City of Hamilton, health partners take lessons learned from Rosslyn to devise outbreak guidelines for LTC

By

Published May 25, 2020 at 1:08 pm

The City of Hamilton and its local health-care partners have devised a series of recommendations to manage and prevent outbreaks in long-term care and congregate settings.

The City of Hamilton and its local health-care partners have devised a series of recommendations to manage and prevent outbreaks in long-term care and congregate settings.

In a press release issued over the weekend, the City says that following the devastating outbreak at The Rosslyn Retirement Home in East Hamilton, they and their partners are providing these recommendations to the Ontario Health – West region of the Province.

“The recommendations are the result of a debrief between key partners involved in the Rosslyn crisis response, including the City of Hamilton, Hamilton Public Health, St. Joseph’s Healthcare Hamilton, LHIN Home and Community Care, and Hamilton Health Sciences (HHS),” the release says.

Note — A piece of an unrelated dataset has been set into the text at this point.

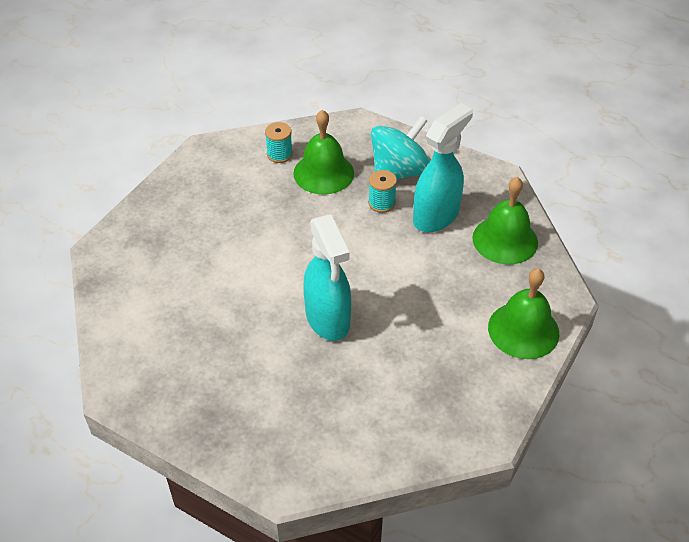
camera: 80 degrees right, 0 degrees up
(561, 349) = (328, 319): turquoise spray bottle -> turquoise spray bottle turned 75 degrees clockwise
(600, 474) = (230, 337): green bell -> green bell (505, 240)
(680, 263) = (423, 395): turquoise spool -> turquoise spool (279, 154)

The outbreak of COVID-19 at The Rosslyn earlier this month forced the evacuation of the facility and saw all of its residents — it is a 64-bed facility and the city’s COVID-19 website says 64 residents have tested positive for the virus — and a vast majority of its staff test positive for the virus.

There have been at least two deaths associated with the outbreak.

“The severity of the situation at the Rosslyn Retirement Residence can not be understated,” says Rob MacIsaac, chair of the Hamilton-Niagara-Haldimand-Brant regional pandemic command table and chief executive officer at HHS.

“We have carefully reviewed the series of events and feel it is our collective duty to share our findings and recommendations with the Province so that we can do better by those living in congregate care settings across Ontario.”

The recommendations call for:

  • Immediate testing of residents and healthcare workers in high-risk retirement homes with a plan to spread to other high-risk congregate settings
  • Proactive identification of an alternate healthcare facility that a home can access in a crisis situation
  • Clearer accountability, roles, and responsibilities of those who operate and work in congregate settings
  • Basic standards and requirements of physicians who provide care to residents in congregate settings
  • Formal structure at municipal level to oversee these kinds of required decants/actions
  • Completion of functional assessments in congregate settings to review things such as administrative structures, medication systems, medical model, etc.
  • Hospitals to back each other up as needed to be able to respond to non-crisis requests from congregate settings outside of their municipality.
  • A line of sight to role and accountability of regulatory bodies for retirement homes
  • Development of a more formal infrastructure to support congregate settings to ensure a coordinated health system response to the pandemic

As of Monday morning (May 25), there are seven active outbreaks at congregate-care and long-term care facilities across the city.